MELBOURNE - Olympic champion Anna Meares is confident she will prove her fitness before the Beijing Games after breaking her neck in a horrific fall in January.

The Australian, who has not raced since the crash in Los Angeles that left her with a fractured neck vertebrae, needs to clock a 200 metres time of 11.7 seconds at a track event in Melbourne on June 12 to be selected.

The 24-year-old, who had to withdraw from Australia's squad for the world championships in March, understands the situation.

"It is a gettable time, given my personal best is 11.1," Meares told reporters on Wednesday.

"I haven't done a time trial since I had my crash and only been working on my strength at the moment so the speed is lagging (and) that is something I will be working on in the next four weeks to make sure that 11.7 is done.

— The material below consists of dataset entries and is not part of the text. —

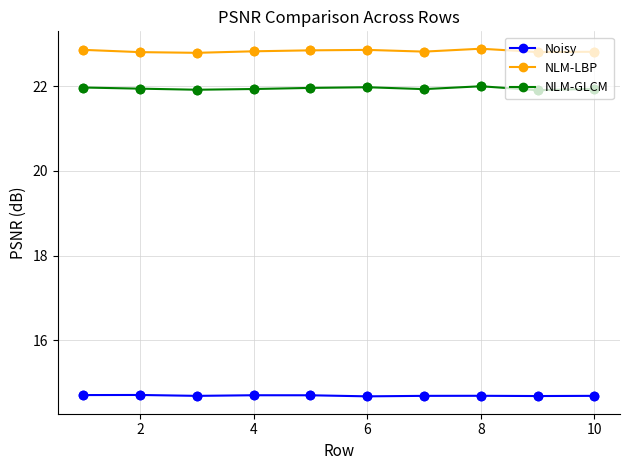

What is the average value of the NLM-LBP series?

22.8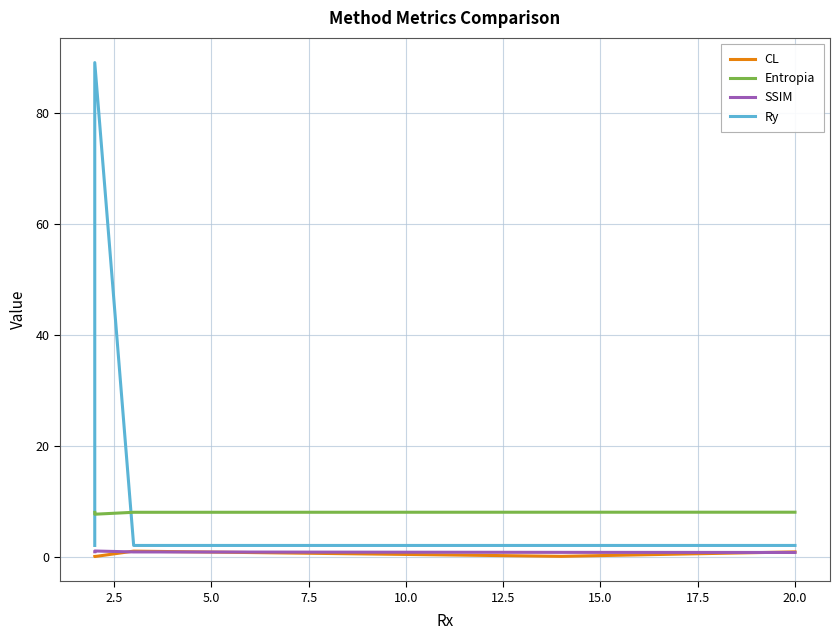

The value of SSIM at 10.0 is 1.1. True or false?

False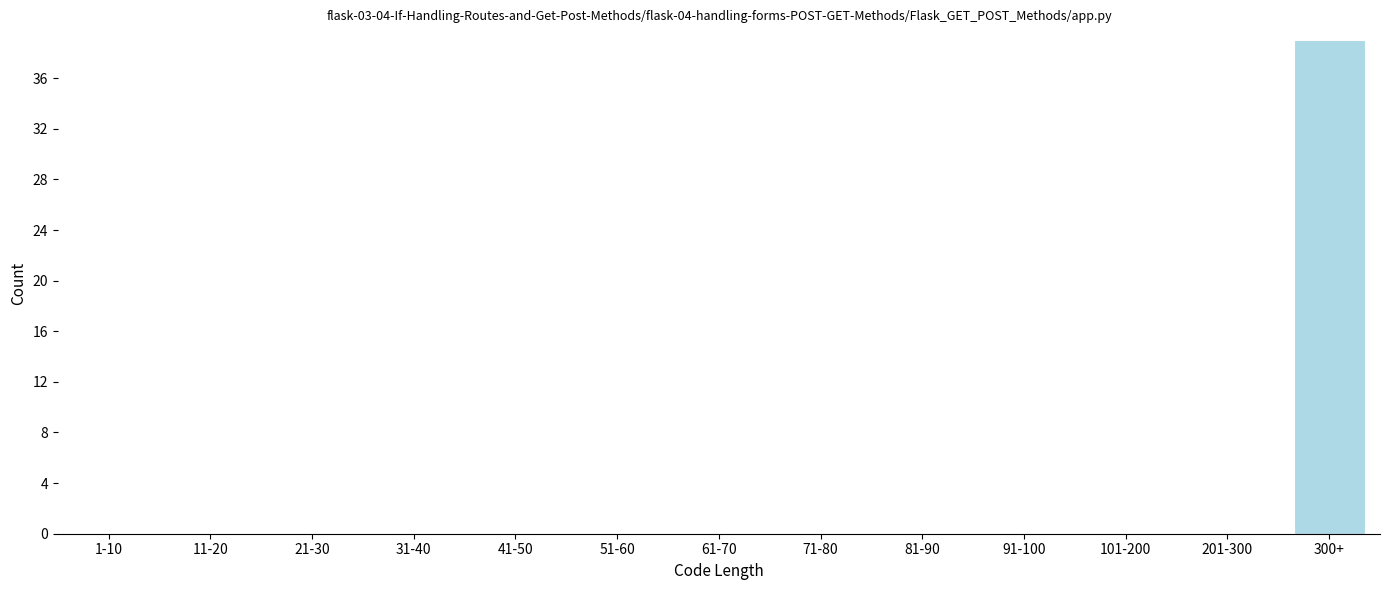

Reading left to right, list all the values displayed in this chart.

1-10=0	11-20=0	21-30=0	31-40=0	41-50=0	51-60=0	61-70=0	71-80=0	81-90=0	91-100=0	101-200=0	201-300=0	300+=39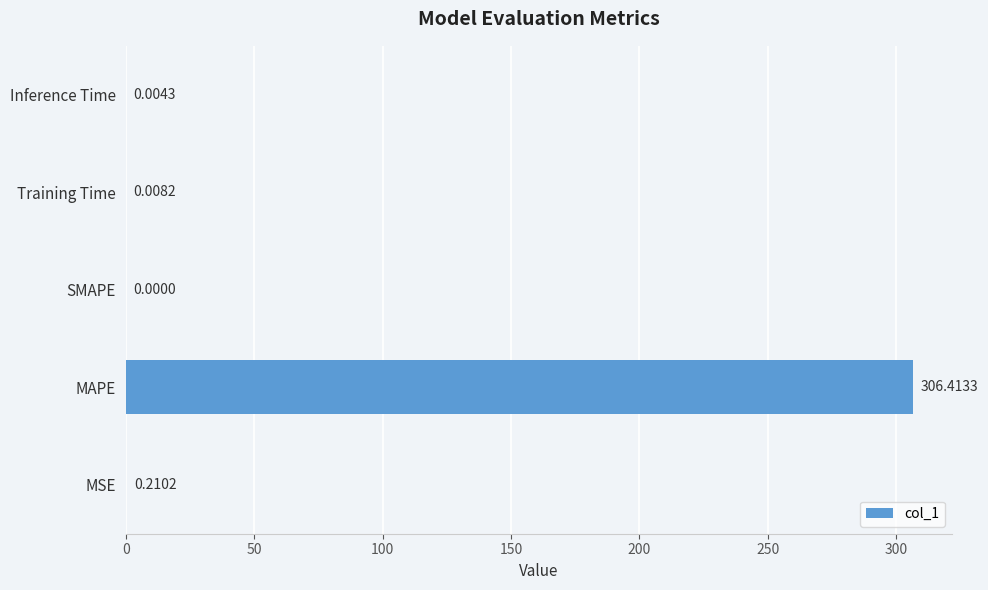

Between SMAPE and MSE, which is larger?

MSE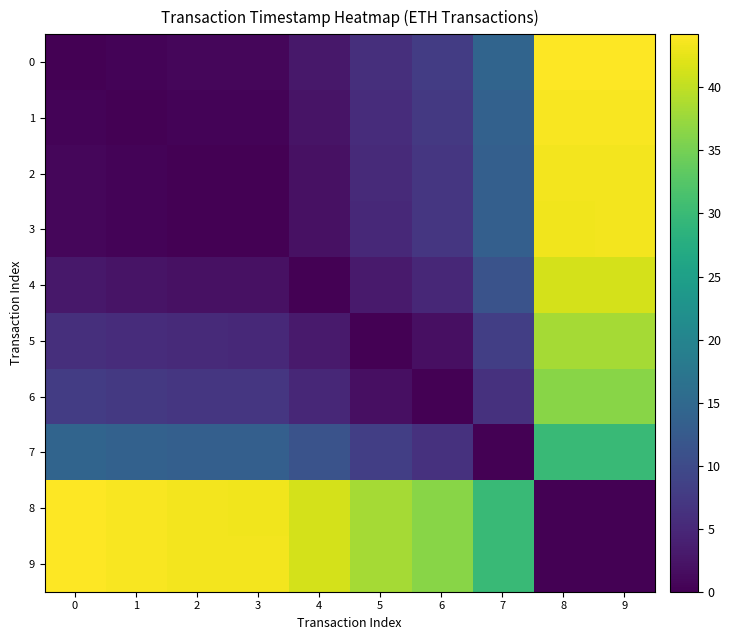

Reading left to right, extract all data points from this chart.

row_0: 0=0.0	1=0.4	2=0.8	3=0.8	4=2.8	5=6.0	6=7.8	7=14.2	8=44.2	9=44.2
row_1: 0=0.4	1=0.0	2=0.4	3=0.5	4=2.4	5=5.6	6=7.4	7=13.8	8=43.8	9=43.8
row_2: 0=0.8	1=0.4	2=0.0	3=0.0	4=2.0	5=5.2	6=7.0	7=13.4	8=43.4	9=43.4
row_3: 0=0.8	1=0.5	2=0.0	3=0.0	4=2.0	5=5.2	6=6.9	7=13.3	8=43.3	9=43.4
row_4: 0=2.8	1=2.4	2=2.0	3=2.0	4=0.0	5=3.2	6=5.0	7=11.4	8=41.4	9=41.4
row_5: 0=6.0	1=5.6	2=5.2	3=5.2	4=3.2	5=0.0	6=1.8	7=8.2	8=38.2	9=38.2
row_6: 0=7.8	1=7.4	2=7.0	3=6.9	4=5.0	5=1.8	6=0.0	7=6.4	8=36.4	9=36.4
row_7: 0=14.2	1=13.8	2=13.4	3=13.3	4=11.4	5=8.2	6=6.4	7=0.0	8=30.0	9=30.0
row_8: 0=44.2	1=43.8	2=43.4	3=43.3	4=41.4	5=38.2	6=36.4	7=30.0	8=0.0	9=0.0
row_9: 0=44.2	1=43.8	2=43.4	3=43.4	4=41.4	5=38.2	6=36.4	7=30.0	8=0.0	9=0.0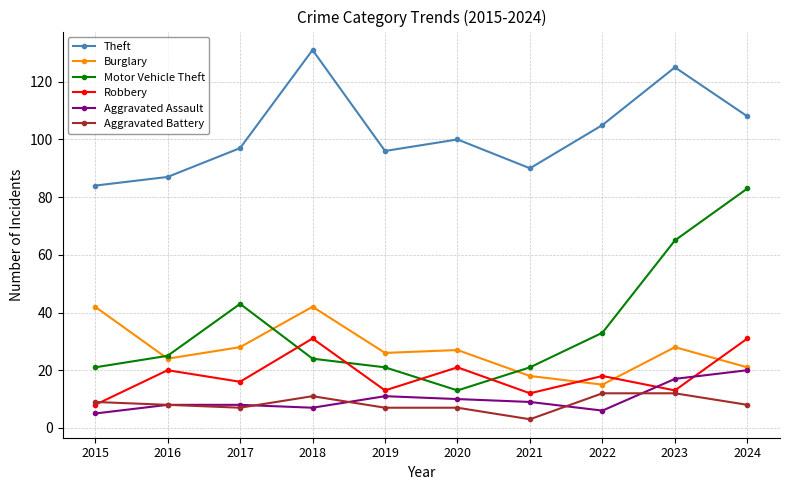

True or false: Motor Vehicle Theft and Aggravated Assault intersect in this chart.

False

"It is totally understandable from the selectors point of view. They don't want to send someone who fractured their neck and hasn't raced to an Olympic Games."

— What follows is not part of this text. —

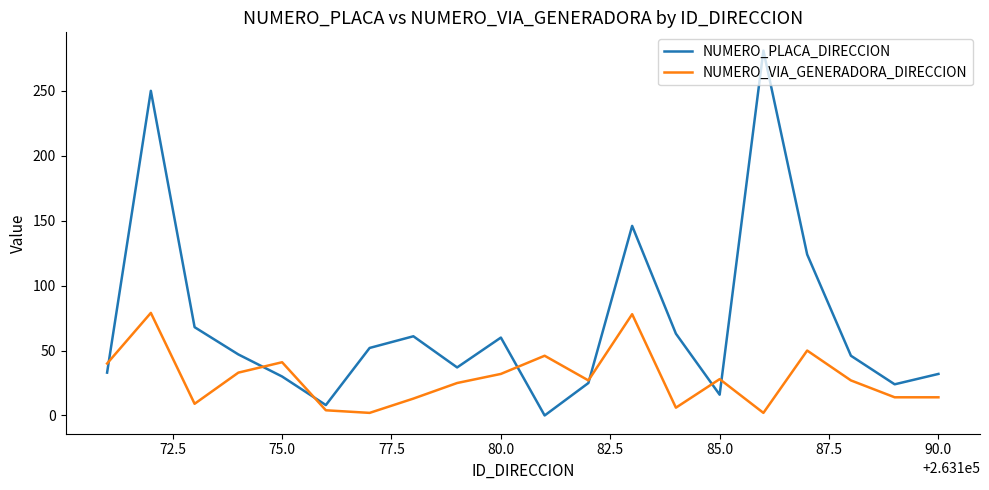

Rank the series by their average value, from highest to lowest.

NUMERO_PLACA_DIRECCION, NUMERO_VIA_GENERADORA_DIRECCION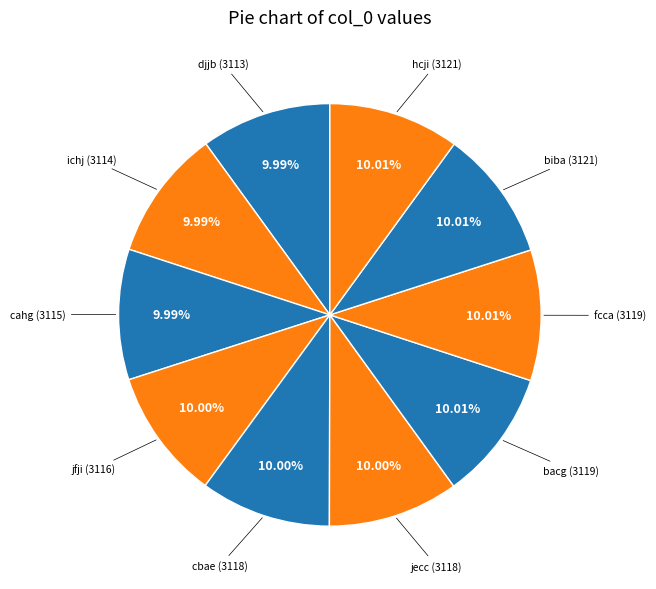

Is there a majority slice in this chart?

No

Meares, the Athens 500m time trial champion and sprint bronze medallist, has been forced to concentrate on the sprint after her favoured time trial was dropped from the Beijing programme.

SOME TREPIDATION

She admits to some trepidation about getting back on a bike after her accident.

"The first thoughts were of the wheels slipping again and that was something they made me do when I got back on the track.

"I've been very up and down. I have had lots of tough times and lots of really good times as well.

"My team has been very good at keeping me in good spirits and they've kept me laughing and smiling and that has actually helped my recovery in the fact I wasn't constantly dwelling on the situation."

While the crash has upset her preparations for the August 8-24 Games, it has not affected her expectations.

"Everyone goes into an Olympic Games wanting to win and that is no different from me," Meares said. "But I'm not putting any added pressure on myself by saying 'you've got to win'.

"I'm going in there and faced with a challenge and have given my opponents a head start.

"But I have worked very hard to get where I am now and my expectation for Beijing is that I'm going in there to get it right and if I get it right the results should follow."